Oh, we don't know, it's more pleasant to shop for shoes for your 2-year-old niece without feeling the chill of the raw-hamburger cold case behind you?

According to the Times, no store, even on Madison Avenue, is too good for your business this Chrismukkah. Salespeople will pounce on anyone, rubbing all up on them with free Champagne, compliments, and shopping solutions.

Take Hermès, scion of waiting lists, where salespeople are actually calling other stores to try to find bags for people instead of writing their name down on a list that's probably just for show anyway. One New York shopper had a bag called in from California, and when she didn't like it, the salesperson called in an entirely different bag from an entirely different store, which she wound up buying.

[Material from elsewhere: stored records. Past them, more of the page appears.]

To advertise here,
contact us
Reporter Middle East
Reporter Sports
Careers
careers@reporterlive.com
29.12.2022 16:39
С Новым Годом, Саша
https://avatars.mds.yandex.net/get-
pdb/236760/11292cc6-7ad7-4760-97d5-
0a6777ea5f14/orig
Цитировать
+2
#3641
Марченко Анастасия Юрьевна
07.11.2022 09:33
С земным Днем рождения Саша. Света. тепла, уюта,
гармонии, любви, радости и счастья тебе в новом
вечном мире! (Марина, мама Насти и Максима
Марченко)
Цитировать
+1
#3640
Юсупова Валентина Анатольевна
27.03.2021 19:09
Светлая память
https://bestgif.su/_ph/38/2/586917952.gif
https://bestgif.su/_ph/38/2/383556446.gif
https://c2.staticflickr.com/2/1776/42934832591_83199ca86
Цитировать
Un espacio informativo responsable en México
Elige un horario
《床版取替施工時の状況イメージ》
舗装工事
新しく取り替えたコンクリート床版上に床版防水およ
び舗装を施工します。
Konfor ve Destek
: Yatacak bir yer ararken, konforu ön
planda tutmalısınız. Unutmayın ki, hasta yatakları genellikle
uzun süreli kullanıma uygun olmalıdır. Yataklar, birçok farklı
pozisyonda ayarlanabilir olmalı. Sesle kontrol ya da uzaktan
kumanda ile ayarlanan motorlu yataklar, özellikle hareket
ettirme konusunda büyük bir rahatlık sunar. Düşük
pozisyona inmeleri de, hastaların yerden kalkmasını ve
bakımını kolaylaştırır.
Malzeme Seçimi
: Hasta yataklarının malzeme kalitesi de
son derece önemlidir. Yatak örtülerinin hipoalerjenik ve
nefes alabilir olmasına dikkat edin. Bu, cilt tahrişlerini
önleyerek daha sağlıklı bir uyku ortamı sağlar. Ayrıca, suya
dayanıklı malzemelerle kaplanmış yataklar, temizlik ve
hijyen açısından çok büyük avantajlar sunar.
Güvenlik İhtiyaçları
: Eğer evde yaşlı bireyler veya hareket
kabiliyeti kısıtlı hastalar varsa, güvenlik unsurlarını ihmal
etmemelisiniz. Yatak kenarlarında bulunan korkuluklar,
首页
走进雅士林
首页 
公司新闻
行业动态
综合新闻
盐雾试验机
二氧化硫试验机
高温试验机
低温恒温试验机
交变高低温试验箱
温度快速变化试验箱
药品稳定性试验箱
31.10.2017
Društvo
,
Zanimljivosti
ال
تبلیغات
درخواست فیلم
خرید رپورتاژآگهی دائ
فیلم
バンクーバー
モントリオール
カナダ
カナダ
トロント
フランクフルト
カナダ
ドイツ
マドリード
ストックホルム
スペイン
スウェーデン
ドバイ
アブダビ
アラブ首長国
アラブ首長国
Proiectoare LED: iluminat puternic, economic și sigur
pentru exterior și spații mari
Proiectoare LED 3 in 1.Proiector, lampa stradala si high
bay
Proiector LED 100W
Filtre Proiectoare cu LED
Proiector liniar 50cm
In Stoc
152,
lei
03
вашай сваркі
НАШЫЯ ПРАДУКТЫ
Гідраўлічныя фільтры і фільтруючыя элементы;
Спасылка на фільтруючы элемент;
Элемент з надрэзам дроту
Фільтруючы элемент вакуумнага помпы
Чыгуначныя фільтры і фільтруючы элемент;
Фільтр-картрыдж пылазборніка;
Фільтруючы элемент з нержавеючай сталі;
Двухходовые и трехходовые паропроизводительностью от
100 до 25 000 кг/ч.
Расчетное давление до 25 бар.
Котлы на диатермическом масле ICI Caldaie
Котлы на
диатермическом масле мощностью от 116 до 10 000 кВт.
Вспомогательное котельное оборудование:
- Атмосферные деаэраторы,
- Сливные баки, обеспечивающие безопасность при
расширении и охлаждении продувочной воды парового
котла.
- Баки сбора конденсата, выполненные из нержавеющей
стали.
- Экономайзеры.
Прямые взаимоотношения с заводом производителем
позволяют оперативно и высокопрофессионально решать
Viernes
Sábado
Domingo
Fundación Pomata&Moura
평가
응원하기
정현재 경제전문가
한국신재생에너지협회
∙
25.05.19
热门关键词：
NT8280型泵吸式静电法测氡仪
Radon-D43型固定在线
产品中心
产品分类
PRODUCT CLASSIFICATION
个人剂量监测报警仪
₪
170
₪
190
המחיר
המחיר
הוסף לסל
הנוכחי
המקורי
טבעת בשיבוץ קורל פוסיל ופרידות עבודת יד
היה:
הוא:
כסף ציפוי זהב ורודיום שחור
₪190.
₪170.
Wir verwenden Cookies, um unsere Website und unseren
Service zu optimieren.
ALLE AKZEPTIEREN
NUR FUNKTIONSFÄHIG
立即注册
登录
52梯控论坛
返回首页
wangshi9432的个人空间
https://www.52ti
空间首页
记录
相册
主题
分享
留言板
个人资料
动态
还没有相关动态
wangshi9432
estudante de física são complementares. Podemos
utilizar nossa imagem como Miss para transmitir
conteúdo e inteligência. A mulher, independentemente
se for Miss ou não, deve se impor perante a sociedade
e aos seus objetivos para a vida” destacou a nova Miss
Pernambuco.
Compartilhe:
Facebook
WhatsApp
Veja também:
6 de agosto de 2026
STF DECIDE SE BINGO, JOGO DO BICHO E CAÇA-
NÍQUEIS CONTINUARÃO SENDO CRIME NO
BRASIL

David Yurman is handing out Champagne to lollygagging college students. Bergdorf Goodman even hired a new security staff after discovering the old guards weren't friendly enough. They're also sending thank-you notes to customers who only bought one $18 nail polish (but $18 for a tiny bottle of liquid deserves recognition, if you ask us). Lord & Taylor is even giving people compliments:


Lord & Taylor has been coaching sales people to be less intimidating. When approaching a customer, they are not to ask, “May I help you?” Instead, they might remark on what the customer is looking at, saying something like: “That’s a great sweater. By the way, we have it in three additional colors.”


Dennis Basso is greeting shoppers in his store personally. Seeing the way the finest of this city's bridge-playing set flock to him after fashion shows to fish for their bi-annual dose of compliments, this is probably highly effective, too.